%%

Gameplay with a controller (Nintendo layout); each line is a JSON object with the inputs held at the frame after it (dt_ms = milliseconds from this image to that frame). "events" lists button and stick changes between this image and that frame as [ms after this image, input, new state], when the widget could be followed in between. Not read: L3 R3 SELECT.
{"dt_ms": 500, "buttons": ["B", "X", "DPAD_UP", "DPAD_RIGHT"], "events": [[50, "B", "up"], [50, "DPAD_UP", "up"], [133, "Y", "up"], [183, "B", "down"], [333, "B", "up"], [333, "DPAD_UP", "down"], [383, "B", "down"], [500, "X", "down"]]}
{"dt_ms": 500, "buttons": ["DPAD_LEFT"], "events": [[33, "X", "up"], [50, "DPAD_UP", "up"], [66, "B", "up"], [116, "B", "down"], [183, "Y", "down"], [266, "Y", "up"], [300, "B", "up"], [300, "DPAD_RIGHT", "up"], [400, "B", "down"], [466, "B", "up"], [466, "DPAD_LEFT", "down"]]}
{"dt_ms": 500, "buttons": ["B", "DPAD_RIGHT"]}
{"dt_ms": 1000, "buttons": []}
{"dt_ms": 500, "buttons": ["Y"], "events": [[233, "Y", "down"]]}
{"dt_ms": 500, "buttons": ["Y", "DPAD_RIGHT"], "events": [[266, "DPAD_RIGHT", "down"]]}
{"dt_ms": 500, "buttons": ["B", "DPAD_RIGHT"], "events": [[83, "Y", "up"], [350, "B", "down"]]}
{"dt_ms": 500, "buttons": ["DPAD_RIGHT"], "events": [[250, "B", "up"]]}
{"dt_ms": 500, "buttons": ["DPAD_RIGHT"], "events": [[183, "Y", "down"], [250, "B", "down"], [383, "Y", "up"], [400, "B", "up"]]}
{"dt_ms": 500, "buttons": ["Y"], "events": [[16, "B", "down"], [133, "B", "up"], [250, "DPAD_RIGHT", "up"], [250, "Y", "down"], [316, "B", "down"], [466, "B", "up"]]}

%%

### About this task
Repeat the material above in full so that each line matches the original exactly.

### Reply to the task
Gameplay with a controller (Nintendo layout); each line is a JSON object with the inputs held at the frame after it (dt_ms = milliseconds from this image to that frame). "events" lists button and stick changes between this image and that frame as [ms after this image, input, new state], when the widget could be followed in between. Not read: L3 R3 SELECT.
{"dt_ms": 500, "buttons": ["B", "X", "DPAD_UP", "DPAD_RIGHT"], "events": [[50, "B", "up"], [50, "DPAD_UP", "up"], [133, "Y", "up"], [183, "B", "down"], [333, "B", "up"], [333, "DPAD_UP", "down"], [383, "B", "down"], [500, "X", "down"]]}
{"dt_ms": 500, "buttons": ["DPAD_LEFT"], "events": [[33, "X", "up"], [50, "DPAD_UP", "up"], [66, "B", "up"], [116, "B", "down"], [183, "Y", "down"], [266, "Y", "up"], [300, "B", "up"], [300, "DPAD_RIGHT", "up"], [400, "B", "down"], [466, "B", "up"], [466, "DPAD_LEFT", "down"]]}
{"dt_ms": 500, "buttons": ["B", "DPAD_RIGHT"]}
{"dt_ms": 1000, "buttons": []}
{"dt_ms": 500, "buttons": ["Y"], "events": [[233, "Y", "down"]]}
{"dt_ms": 500, "buttons": ["Y", "DPAD_RIGHT"], "events": [[266, "DPAD_RIGHT", "down"]]}
{"dt_ms": 500, "buttons": ["B", "DPAD_RIGHT"], "events": [[83, "Y", "up"], [350, "B", "down"]]}
{"dt_ms": 500, "buttons": ["DPAD_RIGHT"], "events": [[250, "B", "up"]]}
{"dt_ms": 500, "buttons": ["DPAD_RIGHT"], "events": [[183, "Y", "down"], [250, "B", "down"], [383, "Y", "up"], [400, "B", "up"]]}
{"dt_ms": 500, "buttons": ["Y"], "events": [[16, "B", "down"], [133, "B", "up"], [250, "DPAD_RIGHT", "up"], [250, "Y", "down"], [316, "B", "down"], [466, "B", "up"]]}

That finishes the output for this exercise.